*JOB 1*:
Pick out each line of the entries below that contains the string "label", and copy those lines.

━━━━━━

Tim Hallman                                                                  

(415) 581-3711 or pr@asianart.org                 

Japan’s Early Ambassadors to San Francisco, 1860–1927
May 4 – November 21, 2010

San Francisco, CA, March 30, 2010: Timed to coincide with the 150th anniversary of the arrival of the ship Kanrin Maru and the first Japanese embassy to the United States, Japan’s Early Ambassadors to San Francisco, 18601927 focuses on some of the first Japanese diplomats and cultural emissaries in San Francisco, and how they responded to the experience of being in America. It highlights more than 40 artworks and other visual media associated with the first mission, with travel to the U.S., and with Japanese artists and cultural leaders active in San Francisco between 1880 and 1927. The thematic exhibit—on view in the museum’s Japan galleries—addresses the personal and artistic challenges faced by these artists, which included discriminatory practices and attitudes, and an anti-Japanese movement tied directly to the 1924 Exclusion Act prohibiting further immigration from Japan.  The exhibit culminates with a presentation of two of the Friendship Dolls sent to San Francisco as "goodwill ambassadors" from Japan in 1927, part of an orchestrated response to this law. Together, the artworks on view demonstrate both San Francisco's significance in the early years of Japan-U.S. relations as well as its role as a destination and as a gateway to the West for Japanese coming to America.

 

Japan’s Early Ambassadors is divided into three sections: 1) Arrival of the Kanrin Maru and the First Japanese Embassy, 1860; 2) Early Japanese Cultural Ambassadors and Artists in San Francisco; and 3) Ambassadors of Goodwill: The Friendship Dolls of 1927. 

The first section focuses on the 1860 diplomatic delegation that arrived in San Francisco on two ships, the Kanrin Maru and the USS Powhatan, as well as circumstances that led up to the mission and its aftermath. The ships carried a number of figures who played important roles in the modernization of Japan, including Fukuzawa Yukichi (1835–1901) and Nakahama “John” Manjiro (1827–1898). The featured artwork on view in this section is a rare, handwritten diary manuscript by one of the samurai retainers on the mission, illustrated with sketches of San Francisco in 1860. Also featured are paintings from the Black Ship Scroll documenting Commodore Perry’s opening of Japan six years earlier, and some of the diplomatic gifts the delegation brought to San Francisco.

━━━━━━

*JOB 2*:
According to the exhibition announcement, which two ships carried the 1860 diplomatic delegation to San Francisco?

[Boundary annotation entries]
━━━━━━

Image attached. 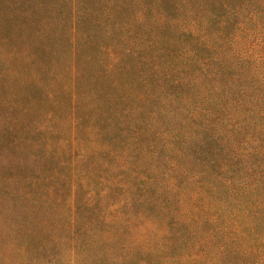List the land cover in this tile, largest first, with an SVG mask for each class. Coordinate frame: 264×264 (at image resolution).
Returning a JSON list of instances; mask_svg holds the SVG:
<instances>
[{
    "label": "trees",
    "instance_id": "obj_1",
    "mask_svg": "<svg viewBox=\"0 0 264 264\" xmlns=\"http://www.w3.org/2000/svg\"><path fill=\"white\" fill-rule=\"evenodd\" d=\"M25 29L70 57L41 128L1 103L0 264H264V0H0Z\"/></svg>",
    "mask_w": 264,
    "mask_h": 264
},
{
    "label": "rangeland",
    "instance_id": "obj_2",
    "mask_svg": "<svg viewBox=\"0 0 264 264\" xmlns=\"http://www.w3.org/2000/svg\"><path fill=\"white\" fill-rule=\"evenodd\" d=\"M29 29H25L19 32L16 30L13 33L6 34L1 36L0 42V54H1V63L0 64V128L3 126L6 120H8V115L11 113L2 108V102L4 98L9 92L12 90H18L23 84L20 81V74L22 73V77L27 80V90H33L37 97L35 96L36 103H30L26 105L25 109L18 110L17 116L21 119L23 123V127L27 129H39L44 124L45 115H49L50 102L46 101V93L42 90V95L40 91L37 89L36 82H40L42 85L48 83L49 81H55L54 86L51 88H62L63 83L66 80L65 73L67 67L66 57H70V49L69 54L65 55L62 51H58V62H53L51 66V72H55L58 78H48L47 80H43L42 77L38 75V69H35L32 65L36 62V58L31 56L29 53L30 49L24 45V39L27 37H31V32ZM66 47V46H65ZM68 47H66L67 49ZM63 55V57H62ZM65 55V56H64ZM64 58V59H63ZM49 62V61H48ZM50 64V63H49ZM34 68V69H33ZM52 73H46L47 76H50ZM70 77V76H69ZM22 84V85H21ZM62 100V104L60 106V117L57 119V126L61 130H65L68 128L69 116H70V97L64 95V91L57 93ZM50 99V97H47ZM61 103V102H60ZM37 110V112L35 111ZM41 113L40 115H36ZM15 115V113H12Z\"/></svg>",
    "mask_w": 264,
    "mask_h": 264
}]
</instances>
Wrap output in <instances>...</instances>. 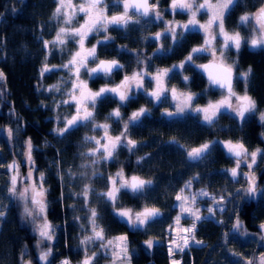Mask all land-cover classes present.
I'll return each mask as SVG.
<instances>
[{
  "label": "trees",
  "instance_id": "1",
  "mask_svg": "<svg viewBox=\"0 0 264 264\" xmlns=\"http://www.w3.org/2000/svg\"><path fill=\"white\" fill-rule=\"evenodd\" d=\"M260 4L261 0H241L239 9L241 12L252 10ZM55 7V0H0V72L4 74L1 81L3 91L2 98L0 97V129L9 127L14 133L10 139L1 135L6 147L9 145V149L6 148V156L16 157L17 145L26 144V141L31 139L32 157L38 170L34 177L38 176L39 172L44 173V183L48 189L47 219L57 229L56 235L60 239L61 250L56 251L55 255L68 256L75 263L82 257L78 234L87 228V209L84 207L83 198L73 193H79L86 183H90L95 192L105 191L108 177L114 176L120 169H123L126 176L136 175L144 180H151L153 183L146 187L144 197H133L130 193H122L120 196V203L126 208L137 210L143 205L142 202L151 200L152 206L160 210L161 216L155 219L158 223L144 230L130 229L113 214L111 207L98 200L95 194H90L89 206L97 209L99 223L107 238L127 235L130 264H169L161 241L164 228L173 215L172 197L185 179L179 173L180 155H185L187 149L185 144L197 147L206 140L227 138L229 135H222L194 118L190 119L192 122L169 123L147 117L148 119L137 127H129L128 137L137 142L132 151L120 147L114 160L100 161L95 166L81 168L85 158L81 154L87 150L82 143L84 130L82 132L73 129L63 136L54 131L56 128H62L65 118L74 113L73 106L61 103L62 100L68 99L66 91L70 89L71 82H63L67 80L69 73L59 65L67 63L69 51L75 48L72 41L67 43L65 51L44 47L43 42L52 40L61 26L60 20L52 15ZM238 58L241 70L251 67L250 93L263 108L264 55L258 54L257 50L241 49ZM45 64L52 68V71L45 72L42 76L41 69ZM204 83V79L200 77L194 89L198 91ZM53 85H59L61 90L49 91ZM239 85L241 87V84ZM116 105L114 99L99 103L97 116L112 110ZM131 108L129 105L124 107L122 120L128 117ZM252 120L254 119H250ZM120 128L119 121L110 124V132L114 136L122 131ZM236 129L237 137L246 144L264 147L258 123L250 122L245 127L238 126ZM217 155L218 161H221L222 153ZM141 157L143 159L138 163ZM20 169L23 175L25 166L22 163ZM85 171L87 176H81L80 173ZM93 171L98 175L93 176ZM220 172L216 171L215 174ZM256 172L258 184L263 183L264 162ZM205 174L208 176L201 180L204 186L219 195V183L215 184L212 173ZM16 204L10 210L8 218L0 223V264H20L22 259L19 258V252L22 246L27 249L34 264H41L36 259V237L31 231L32 225L28 224L31 220L22 217V212ZM235 216L243 223L244 229L259 236V226L264 221V192L256 201L244 200ZM81 225H85V228ZM195 235L203 244L199 248L184 252L181 264H230L228 254L217 247V241L220 240L219 226L202 222L198 225ZM150 239L154 244L149 249L144 242ZM262 249V243L259 241L252 254ZM99 257L96 258L95 264H102L104 261Z\"/></svg>",
  "mask_w": 264,
  "mask_h": 264
},
{
  "label": "snow or ice",
  "instance_id": "2",
  "mask_svg": "<svg viewBox=\"0 0 264 264\" xmlns=\"http://www.w3.org/2000/svg\"><path fill=\"white\" fill-rule=\"evenodd\" d=\"M56 7L53 11V18L59 19L61 26L56 31L55 37L50 41H44V47L61 51L66 50V45L72 41L76 48L74 51H69L67 63L59 65L60 68L66 69L69 73L67 80L63 82H71V88L67 90L68 99L62 100L61 103L74 107V113L70 117L65 118L64 127L56 128L54 131L63 136L79 126H92L94 129H102L103 135L97 138L96 136H86L85 142H94V146L86 153L81 155L90 161L89 164H82L81 168H88L100 163L101 160L109 161L116 158L118 148L127 147L132 151L137 142L128 137L129 125L139 121L140 117L148 110L141 108L139 111L133 112L127 121L123 122V130L113 136L110 134V125L108 123L98 124L95 122V109L98 100L105 98L107 94H112L118 97L121 104L131 99L130 93L133 88L143 90L147 95L160 101L162 97L167 98L166 94L171 93V97L176 101L175 112H166L168 116L180 115L191 111L196 114H201L203 122L208 126H213L219 115L224 112H229L235 115L240 122H244L247 118L257 112V103L255 99L248 93L247 81L252 75L251 67L245 72L236 70V61L228 62L227 53L233 49L238 53L241 47L245 44L253 49H264V0H261L260 7L255 12H245L239 17L237 27H248L250 29L248 36H243L240 31H229L225 26L226 18L230 17L233 9L239 6V0H170L168 9L171 14H185L188 16L186 23L172 21H164L163 12L159 9L160 0H112L109 5L108 0H55ZM121 8L122 10L109 15V8ZM206 16L207 19L201 22L198 17ZM149 18V21L155 19L163 21L165 24L164 32L155 34V39L171 38L174 43L178 37H184L185 32H200L203 34V42L200 46L193 47L189 54L178 65H173L172 68L157 69L155 74H151L145 69L133 72L130 76L125 75L120 84L114 87L104 86L98 91H92L88 88L87 81L81 79V71L90 78H110L114 71L123 68L117 60H100L96 54V46L105 41L114 39L111 36L105 35L104 40H97L95 45L86 47V41L90 36H95L101 32L108 33L110 28L126 29L130 23L139 24L142 18ZM82 18L83 22H80ZM181 29V31H177ZM161 49H157L160 51ZM167 49L165 51H170ZM211 57L207 64H196V60L201 55ZM140 61H138L139 63ZM95 64V67H89V64ZM191 64L195 68L200 69L207 75L209 88H215L220 92V98L212 101L209 100L204 107H194L193 102L198 94L191 92H180L175 87L166 86V78H169V73L174 69H183L185 64ZM56 67V66H53ZM52 71V68L45 64L41 69V75L45 72ZM145 77H149L155 83V89L149 92L144 87ZM4 79V74L0 72V80ZM63 79V78H62ZM243 80L245 88L243 93H238L234 88V80ZM187 83L189 77H184ZM60 91L59 85H53L49 91ZM208 89H205V93ZM59 106V105H57ZM115 117L118 121L121 120L119 107L108 114L105 119ZM259 120L264 124V112L259 115ZM12 129L7 130V136L12 137ZM175 142V141H173ZM221 143L226 150L227 155L234 158L235 166L226 169L233 180H237L240 175H243L248 183V187L244 189L245 195L255 197L256 193L264 192L256 183L254 167L257 165L258 158L264 159V149L257 148L254 151H249L242 142H207L200 147L192 148L187 152V157L190 161H199L205 158V154L209 152L211 144ZM33 145L31 139L26 141V152L24 153L25 163L28 165L26 176L21 175L20 162L13 160L5 165L0 164V168H5L9 173L7 192L11 199L19 202L22 205V217L30 218L33 224V231L38 234L37 248L45 242H51L55 238V226L47 219V192L45 187V177L43 172H39L38 176L34 177V173L38 170L35 168V161L32 157ZM143 159L142 157L138 159ZM245 165L249 171L241 172V166ZM71 173V170H69ZM75 176V174H72ZM81 176H87V172H81ZM93 176H97L96 171L92 172ZM151 180H144L139 176H126L123 169L117 171L114 176L108 177V186L105 191L95 192L90 183H86L79 193L73 195L83 198L84 207L87 209L86 219L87 228L81 225L82 228L90 229L89 234L81 239L80 244L84 246V258L79 264H95L98 252L92 251L89 255L87 246L94 242H99V248L105 256H110L111 264H130V256L128 254V237L120 235L112 238H107L104 228L99 223L100 216L95 207L89 206L90 194H95L96 198L109 205L113 214L122 220L132 230H143L161 216L158 208L148 207L145 205L141 210L137 211L133 208H126L120 203L122 193H130L133 197L142 196L146 187L152 185ZM18 184L23 185L18 188ZM191 186V180L186 182L185 187L181 188L175 199L179 202L178 207L180 214L174 218L175 226H180L181 217L187 214L193 218L190 227H179L180 232L188 235H178L172 238L168 252L170 257L177 252H184L190 246V241L201 244L195 238L196 221L201 219L199 209L186 205H195L196 197L208 196L209 194L201 190L198 194L185 195V188ZM239 191V190H238ZM223 200V197H221ZM213 203H219L215 197L212 198ZM223 211V209H220ZM207 212L214 215V209L209 207ZM6 216V212L0 207V220ZM76 219H80L76 217ZM220 223H223L220 221ZM173 228L169 226V231ZM233 230L241 232L242 235H248L244 229L243 223L237 218L233 224ZM242 230V231H241ZM261 233H264V224L260 225ZM264 241V235L260 237ZM147 248H152L154 241L146 240ZM53 252L51 246L47 250L41 249L38 259L44 264H51L49 257H52ZM243 264H264V253L248 258H242ZM31 264V262H26ZM60 264H71L68 259L60 261ZM171 264H180V261L173 259ZM235 264H240L236 261Z\"/></svg>",
  "mask_w": 264,
  "mask_h": 264
},
{
  "label": "rangeland",
  "instance_id": "3",
  "mask_svg": "<svg viewBox=\"0 0 264 264\" xmlns=\"http://www.w3.org/2000/svg\"><path fill=\"white\" fill-rule=\"evenodd\" d=\"M74 2H75V0H74ZM239 3L241 5V0H239ZM259 7H260V5L258 7H256L255 9L246 10L243 12H241L239 9V11L237 13L238 19L235 23H233V27H234L235 31H240L243 36H248L249 32H250V29L248 27H243V26L239 27V28L237 27L239 17L241 15H243L245 12H255L257 10V8H259ZM78 19H80L81 23L83 22L82 18H78ZM228 24L230 25L232 23L228 22ZM92 37H94V36H92ZM94 38H99V35H96V37H94ZM89 39H90V37H89ZM101 40H104V36L102 37ZM245 45H247V44H245ZM245 45H243V46H245ZM91 46L92 45H88V43L86 41V47H91ZM243 46L241 48H243ZM75 48H76V45H75ZM75 48H74V50H75ZM249 48H250V50H255V49H252L250 46H249ZM98 52H99V50H98ZM257 52L259 54L261 52H264V50L258 48ZM233 60L236 61V70L238 72L242 73V72H245L248 70V68L245 70H241L242 68L240 67V63H239L240 59L238 58V53L236 51H235V55L233 57ZM233 60L228 58L229 63L232 62ZM183 69L185 71V74H190V76H188L189 77L188 82L185 83L181 87L180 92H191V93L198 94L196 96V99L193 102V106L194 107L206 106L207 103L209 102V100L214 99V96L216 95V93L215 92L211 93L210 88L208 86H203L198 91H196L194 89V87H196V85H195L196 80H194V78L198 74L195 76L194 71L192 70V68L188 64H185ZM120 70L113 72L112 74L117 73ZM178 70H181V69H178ZM131 74L132 73L127 74V75L130 76ZM171 76L173 77V74L169 73V77H171ZM123 78H122V80H123ZM81 79L87 81L88 88L91 89L92 91H98L99 88L107 86V85L102 86V84L105 83V80H106L105 78H103V80L96 79L95 81H92L89 79V77L85 74V72L83 70L81 71ZM145 79L147 80L148 77H145ZM122 80L117 81V82H113V84H110V86H108V87H114V86L120 84V82ZM1 81L2 80H0V97L2 98L3 89L1 87V83H2ZM250 81H251V76L249 77V79L247 81V88H248L249 95L252 96V94L250 93V91H251L250 85H249ZM236 83L237 84H236L235 90L238 93H243V90L245 88L244 81L241 79L239 81H236ZM239 84H241V87ZM154 86H155V83H154ZM70 88H71V85H70ZM133 89H135V88H133ZM205 89H208V91L206 93H205ZM131 93H130V96H131ZM252 98L255 99V97H253V96H252ZM111 99H114L116 101V103L117 104L119 103V104L116 105V107H114L112 110H110L108 112H103L102 114H99L97 116V108H98L99 103H103L104 101H109ZM255 101H256V99H255ZM256 103H257V101H256ZM175 104H176V101H173L171 106L146 107V106H138V103L136 100H129L128 102H124L123 104H121L118 97H114L112 94H107V96L105 98L98 100V102L96 104L95 122L98 124L108 123L109 125L112 122H117L118 120L115 117L107 119V120L105 118L108 117V114L111 113L117 107H119L120 113H123L124 107L129 105L132 108L127 115L128 117L124 120H122V119L119 120L120 126H121L120 129H122V130H123V122L127 121L133 112L139 111L141 108L147 109L148 111L140 117L139 121H136L133 124H130L129 127H133V128L137 127L140 123H143L144 120L146 121V119H148L147 117H149L150 119H157L160 122L166 121L169 123H173L176 121H185L187 123V122H192V121H190V119L194 118V119L199 120L203 125L208 126L207 124H205L203 122L201 114H196V113H193L191 111L185 112V113L180 114V115L168 116L166 114V112H175L176 111ZM73 110H74V107H73ZM261 112H264V107L261 108L257 104V112L252 114V116L254 118H250V119H254V120L250 121V119H247L244 122H240L239 120L232 119L230 116L225 115V114L219 115L215 124L211 127L210 126H208V127L210 129H216L222 135H229V137L217 138V139L214 138V139L206 140L204 143L212 142V141H217V142L232 141L235 143V142L239 141V142H242L248 148L249 151H254L257 148L264 149L263 146H256V145L251 144V143L246 144V142H244L243 140L239 139V137H237V132H236L237 131L236 128H238V126L243 128V127H245L246 124H249L250 122L258 123L259 127L261 128L262 141L264 143V124H262L259 120V115ZM66 118H68V117H66ZM8 129H11V128L4 127V129H0V164L7 165V164L11 163L13 160H16V161L20 162V164L22 163L25 166V173L23 174V176H26L27 172H28V165L24 162L25 161L24 153L26 152V144H24V143L20 144L19 143L17 145L16 157H11V158L8 157L7 158V156H6L7 155L6 148L9 149V145L6 147V145L3 143L1 135H5L6 138L10 139L7 136V130ZM76 130H80L82 132L84 130L85 135L82 137V143H84V147L87 148L85 153L88 152V150L94 146V142H85L84 138L86 136H96L97 138H99L100 136H102L104 134L102 129H94L92 126H87V127L79 126L78 128H76ZM109 131H110V129H109ZM12 133H13V130H12ZM110 134L114 136V134H112L111 132H110ZM12 135H14V133ZM185 146L187 147L185 155H184V153H182L180 155L181 162L179 163V173L181 175H183V177L185 179L182 182V184L180 185V187L178 188V190L175 191V193L172 197L171 210L173 211V215H172L170 221L168 223L166 222L167 224L164 228V236H163L162 241H161V244L163 245L164 250H165L167 257H168V263L171 264L172 260L175 259V260L180 261V264H181L183 261L182 255L184 252H189V250L191 248H199L203 244V243L197 244L194 241H190V246L188 248H186L184 250V252H182V253L177 252V253H175L174 256H171V257H170L169 252H168V248L170 246L172 238H174L178 235H188L187 233L180 232L179 227L188 228L191 226V224L193 222V218L189 217L187 214H185L184 216L181 217L179 227L175 226V223H174V218L178 214H180V209L178 207L179 202L175 199V196L179 193L181 188L185 187L186 182L191 180V186L188 188H185V193H184L185 195L198 194L201 190H203L209 194L208 196L197 195L195 205H186V207L191 206L194 209L195 208L199 209V215L201 216V219L199 221H196L195 233L198 230V225H200L202 222H209V223H212L216 226H219L220 227V240L217 241V247L219 249H222L223 251H225L226 254H228L230 264H235V262L238 260L240 261V264H243L242 258H248V257L253 256L252 251H253L254 247L256 246V244H258L259 241H261L260 237H261V235H264V233H261V231H259V236H258L257 234L252 233V232L247 230L248 235H242L241 232L234 231L233 230V224H235L236 220H237L235 215H236V212L238 214V210L241 206V203L244 200L256 201L261 197L263 192L258 191L256 193L255 197H249V196L245 195L244 189H246L248 187V183L245 180L244 176L240 175L237 178V180H233L231 175L225 171L226 169H230V168L234 167L235 164H234V158H231L229 155H227L226 150L223 148L221 143L211 144L209 152L205 154V158H203L199 161H190L187 157V152L190 151L192 148H195V146L188 145V144H185ZM200 146H197V147H200ZM219 152H221L223 155V158L221 159V161H218V159H217V156H218L217 154ZM101 161L105 162L103 160H101ZM110 161L111 160L106 161V162H110ZM263 162H264V159L258 158L257 165L254 167L256 183L260 189L264 188V181H263V183L258 184V176H257L256 171ZM83 164H89L90 165V161L85 157L83 159ZM217 165H219V166H217ZM5 170H6L5 168H0V207H2L3 210L6 212V216L2 220H0V223L3 220L8 218V216L10 215V210L15 207V203L18 204L21 212L23 210L22 205L19 202L11 199L8 195L7 186H8L9 173L7 172V170L6 171ZM19 171L21 173V169H19ZM89 171H90V169L88 170V172ZM213 171H214V173H213ZM216 171H221V172L219 174H215ZM240 171L241 172H248L249 169L245 165H242ZM205 173H212V179L215 180V182H216L215 184H217V182L219 183V184H217V185H219V188H218V191L220 193L219 195H215L212 191H210L208 189V187L204 186V182L201 180H203L205 176H208ZM21 175H22V173H21ZM22 186L23 185L18 184V188L22 187ZM142 197H144V196L143 195L140 196V198H142ZM213 197H215L216 201H218L219 203H213V201H212ZM221 197H223V200H221ZM150 201L151 200H148V202H146V203L142 202L143 205L141 207H139L137 209V211L141 210L145 205H147L148 207H153L152 204L150 203ZM17 204H16V206H17ZM209 207H212L214 209V215H210L207 212V209ZM220 209H223V211H221ZM28 219L31 220L30 218H28ZM220 221H222L223 223H220ZM155 223H158V221H156V220L152 221L147 227H149L150 225L152 226ZM28 224L30 226L32 225L31 231L36 237V244H37V240L39 238L38 234L33 231V224H31V222ZM261 224H264V221L261 222L260 225ZM170 225L173 226L171 231H169ZM259 228H260V226H259ZM57 232H58L57 229H55V238L53 241H51V242L45 241L40 246V248H37V246H36L37 258H36V253H35V258L39 261V263L44 264V262H42L38 259L39 252L41 249L47 250V248L49 246H51V248L53 250L52 257H49L51 264H60V261H62L64 259H68L71 262V264H79V262L84 258V254H85L84 253V246H82L80 244V241H81V239H83V237L85 235L89 234L90 229H87V231L85 229H83L78 234V246L80 248L82 257L76 263L72 262L68 256H64V257L56 256L57 255L56 251L61 250L60 239H59V236L56 235ZM118 236H120V235H118ZM114 237H116V236H114ZM195 238L197 241H201L196 237V235H195ZM51 243H55V245L54 244L51 245ZM261 243H262L263 249L261 251H257L256 255L264 253V241H261ZM98 245H99V242H94V243L89 244L87 246V248L89 250L88 254L90 255L92 251H96V252H98V256H100L99 258L104 259L102 264H111L110 256H105L103 251L99 248ZM64 247H66V245H64ZM20 251L21 252H19V258L22 259V262H20V264H26V262H29V261L31 262V264H34L32 262V258L28 255V251L24 246H22V248H20ZM55 253H56V255H55ZM128 254H129V248H128Z\"/></svg>",
  "mask_w": 264,
  "mask_h": 264
},
{
  "label": "flooded vegetation",
  "instance_id": "4",
  "mask_svg": "<svg viewBox=\"0 0 264 264\" xmlns=\"http://www.w3.org/2000/svg\"><path fill=\"white\" fill-rule=\"evenodd\" d=\"M153 2V0H150ZM109 5H111L112 0H108ZM170 0H160L159 9L163 12L164 21H172L186 23L188 20V16L185 14H176L173 15L168 9ZM239 7H235L230 15V17L226 18L225 26L229 31H235L233 27V23H235L238 19L237 13L239 11ZM122 10L121 8L111 7L109 8V15L117 13ZM201 22L207 19L206 16L198 17ZM232 23V24H228ZM165 24L163 21L159 20H151L145 17L141 19L139 24L130 23L126 29L124 28H110L108 33H99V38H94L90 36L88 38V45H95L97 40H101L103 36L108 35L113 37L111 41H105L96 46V54L100 60H117L123 65V68L111 75L110 78L105 80V83L102 86L113 84V82H117L122 80V78L126 74H130L141 69H145L151 74H155L157 69H166L172 68L173 65L180 64L181 61L185 59V57L189 54L193 47L200 46L203 42V34L200 32H185L184 37H178L176 43L169 38H164L163 36L157 40L155 39V34L158 32H164ZM177 31H181V29H177ZM103 41V40H101ZM100 46V47H99ZM157 49H161L157 51ZM167 49H171L170 51H165ZM244 50L249 51V46H243ZM253 49V48H252ZM256 48L255 50H257ZM99 50V52H98ZM264 50V49H262ZM260 54L264 55V52ZM235 55V50H231L227 53V57L233 60ZM211 57L205 55H201L199 59L196 60V64H206L209 63ZM138 61H140L138 63ZM188 64V63H186ZM195 74V85H198L199 78L202 77L205 81L204 86H208V81L202 76L200 69L195 68L193 65L188 64ZM89 67H95V64H89ZM174 69L172 74L173 77L166 78V86L171 88L175 87L178 91L181 90V87L186 83L184 80L185 76H190V74H185L184 69L178 70ZM171 74V73H170ZM90 79V78H89ZM96 79L103 78H92L90 80L94 81ZM101 82V81H100ZM144 87L149 91H153L155 89L154 82L148 77V79L144 80ZM209 87V86H208ZM236 87V81L234 80V88ZM211 93H216L214 99L215 101L220 98V92L215 88H210ZM170 95V96H169ZM167 98L162 97L160 101L155 100L153 97L147 95L141 89H133L131 93L130 100H136L138 102V106H146V107H164L171 106L174 101L171 97V93L166 94ZM127 102V101H126ZM119 104V103H118ZM117 104V105H118ZM170 104V105H169ZM223 114L230 116L232 119L239 120L235 117L234 114L229 112H224ZM254 118L250 115L247 119Z\"/></svg>",
  "mask_w": 264,
  "mask_h": 264
},
{
  "label": "water",
  "instance_id": "5",
  "mask_svg": "<svg viewBox=\"0 0 264 264\" xmlns=\"http://www.w3.org/2000/svg\"><path fill=\"white\" fill-rule=\"evenodd\" d=\"M207 64V63H206ZM118 71V70H117ZM114 72H116V71H114ZM200 72H201V74H202V76L207 80V75L205 74V73H203L201 70H200ZM208 81V80H207ZM233 84H234V82H233Z\"/></svg>",
  "mask_w": 264,
  "mask_h": 264
}]
</instances>
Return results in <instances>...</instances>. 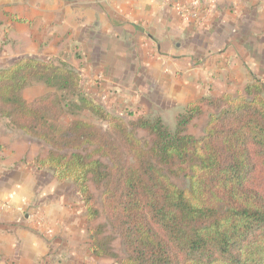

━━━━━━

*RESPONSE 1*:
    "label": "trees",
    "label": "rangeland",
  "label": "trees",
  "label": "snow or ice",
  "label": "rangeland",
  "label": "flooded vegetation",
  "label": "water",

*RESPONSE 2*:
The Kanrin Maru and the USS Powhatan.